Thursday, December 08, 2011

A Terrible Incident about a Poop in the Night Time


It was a terrible incident about a poop in the night time.  Okay, it didn't happen at night at all.  More like quarter to nine in the morning.  But the severity of the situation didn't seem aptly reflected in a title like "A poop incident this morning".

It started off as a diaper change like any other diaper change.  Amelia got fussy and the smell emanating from her back-side gave her away.  I laid her on the change table and she shreiked and arched her back and tried to roll off several times. I unzipped her pajamas and unbuttoned her onesie and then slowly opened up her diaper, revealing a pasty, sticky, smeared-everywhere kind of mess.  It stank something awful and it still had bits of undigested carrot, leading me to wonder if she was even getting any nutritional value out of these vegetables that were turning up whole out the other end.

Like the pro and veteran-mother that I am, I hid my disgust and went straight to work. I had already removed four wipes from the "box" of wipes but I could tell right away, they weren't going to be any match for this kind of a mess. I did what I could, then while I held her ankles expertly with one hand, I reached the fingers of my left hand for more wipes and I accidentally pinched more than one wipe and tried to pull them out of that tiny slit in the packaging. (If you're a mother or father of a baby, you know this moment).  The too-thick mound of moist towelettes got lodged in the slot.  Okay, no problem.  I pushed it back in and attempted to only pinch one wipe.

Amelia arched at that moment and grunted and tried to get out of my vice-like grip.

I held firm and tried again to take out the wipes.  I couldn't just get one.  So I tried to just take the big wad that I had between my fingers and really force it out of the opening.  Sometimes you get four and they resist, but it is possible to get them all out. But this time, they were stuck fast.

Amelia gave one more shreik and arched hard enough that one of her feet was freed.  She kicked it hard and one of her heels landed smack in the middle of the poop. I quickly grabbed her by the ankle once again to immobilize her and looked around frantically for something to use to wipe her.  I looked again at the box of wipes, and in desperation, I leaned down and closed my sharp canines around the wad of wipes and really yanked.

I succeeded in tearing a small piece of tissue out in my mouth and leaving a hole in probably four layers of wipes.
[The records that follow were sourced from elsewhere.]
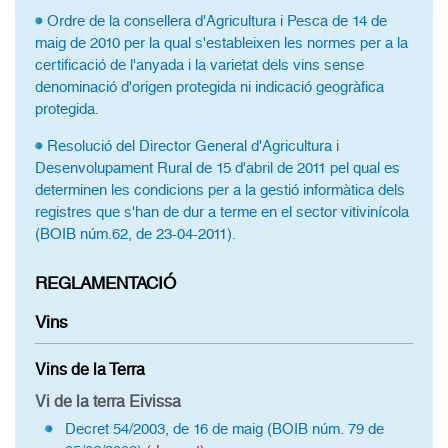
Ordre de la consellera d'Agricultura i Pesca de 14 de
maig de 2010 per la qual s'estableixen les normes per a la
certificació de l'anyada i la varietat dels vins sense
denominació d'origen protegida ni indicació geogràfica
protegida.
Resolució del Director General d'Agricultura i
Desenvolupament Rural de 15 d'abril de 2011 pel qual es
determinen les condicions per a la gestió informàtica dels
registres que s'han de dur a terme en el sector vitivinícola
(BOIB núm.62, de 23-04-2011).
REGLAMENTACIÓ
Vins
Vins de la Terra
Vi de la terra Eivissa
Decret 54/2003, de 16 de maig (BOIB núm. 79 de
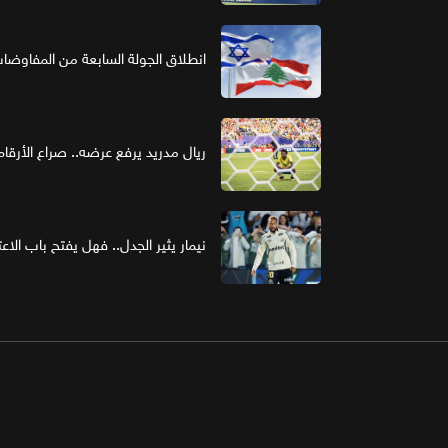
انطلاق الجولة السابعة من المفاوضات ا
ريال مدريد يرفع عرضه.. صراع الأر
نيمار يثير الجدل.. فهل يفتح باب الاع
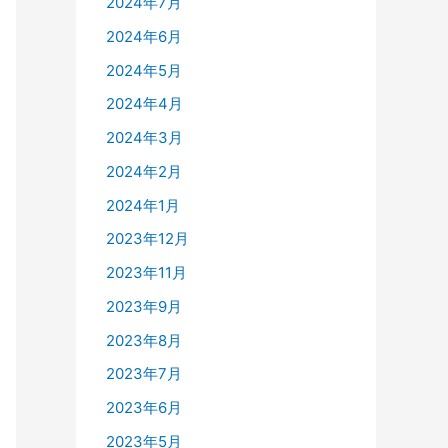
2024年7月
2024年6月
2024年5月
2024年4月
2024年3月
2024年2月
2024年1月
2023年12月
2023年11月
2023年9月
2023年8月
2023年7月
2023年6月
2023年5月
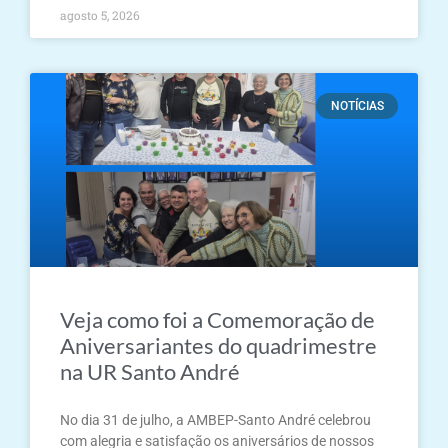
agosto 5, 2026
NOTÍCIAS
Veja como foi a Comemoração de
Aniversariantes do quadrimestre
na UR Santo André
No dia 31 de julho, a AMBEP-Santo André celebrou
com alegria e satisfação os aniversários de nossos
I opened the dry sink frantically and underneath I saw a sample package of wipes that had been there for about three years.  I took it out and ripped off the sticky seal. They were dry but I was far beyond being choosy. I yanked out a wipe and instinctively grabbed both Amelia's ankles again in order to wipe her soiled bottom only then did I remember the shit on her foot (and now on my hand).

I did eventually get her clean. I wiped all her nooks and crannies and put on a fresh, clean diaper. Then I gave myself a good scrub down. Motherhood isn't glorious. And some days it's messier than others.  But in those moments of supreme messiness, it's good to know you're not alone.